■ YOUR GOAL
Output a character-exact copy of the data, images removed.
RECORDS PROVIDED below:
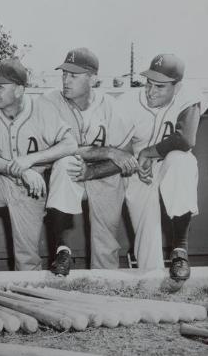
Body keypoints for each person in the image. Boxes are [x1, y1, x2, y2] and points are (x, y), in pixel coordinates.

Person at [0, 58, 78, 279]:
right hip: (0, 180)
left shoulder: (42, 108)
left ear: (19, 90)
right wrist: (19, 168)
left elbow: (70, 144)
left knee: (27, 260)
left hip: (31, 189)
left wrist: (31, 160)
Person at [44, 48, 138, 276]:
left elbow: (125, 158)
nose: (66, 80)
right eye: (64, 74)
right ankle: (61, 250)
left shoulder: (111, 107)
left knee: (105, 241)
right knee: (64, 163)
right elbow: (54, 151)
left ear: (93, 79)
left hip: (102, 176)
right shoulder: (49, 102)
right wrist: (106, 151)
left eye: (74, 76)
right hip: (67, 175)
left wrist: (93, 171)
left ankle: (104, 287)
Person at [121, 54, 205, 281]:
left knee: (181, 159)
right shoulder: (129, 102)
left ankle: (180, 250)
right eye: (149, 83)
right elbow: (120, 147)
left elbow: (186, 139)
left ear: (177, 87)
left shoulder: (188, 93)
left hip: (165, 161)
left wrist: (148, 152)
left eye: (160, 86)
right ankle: (151, 285)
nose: (151, 91)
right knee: (146, 238)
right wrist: (136, 159)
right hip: (139, 168)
End of RECORDS PROVIDED.
■ ANSWER BELOW
Body keypoints for each person in the image. Boxes are [x1, y1, x2, y2] and points are (x, y), in pixel coordinates.

Person at [0, 58, 78, 279]:
right hip: (0, 180)
left shoulder: (42, 108)
left ear: (19, 90)
right wrist: (19, 168)
left elbow: (70, 144)
left knee: (27, 260)
left hip: (31, 189)
left wrist: (31, 160)
Person at [44, 48, 138, 276]:
left elbow: (125, 158)
nose: (66, 80)
right eye: (64, 74)
right ankle: (61, 250)
left shoulder: (111, 107)
left knee: (105, 241)
right knee: (64, 163)
right elbow: (54, 151)
left ear: (93, 79)
left hip: (102, 176)
right shoulder: (49, 102)
right wrist: (106, 151)
left eye: (74, 76)
right hip: (67, 175)
left wrist: (93, 171)
left ankle: (104, 287)
Person at [121, 54, 205, 281]:
left knee: (181, 159)
right shoulder: (129, 102)
left ankle: (180, 250)
right eye: (149, 83)
right elbow: (120, 147)
left elbow: (186, 139)
left ear: (177, 87)
left shoulder: (188, 93)
left hip: (165, 161)
left wrist: (148, 152)
left eye: (160, 86)
right ankle: (151, 285)
nose: (151, 91)
right knee: (146, 238)
right wrist: (136, 159)
right hip: (139, 168)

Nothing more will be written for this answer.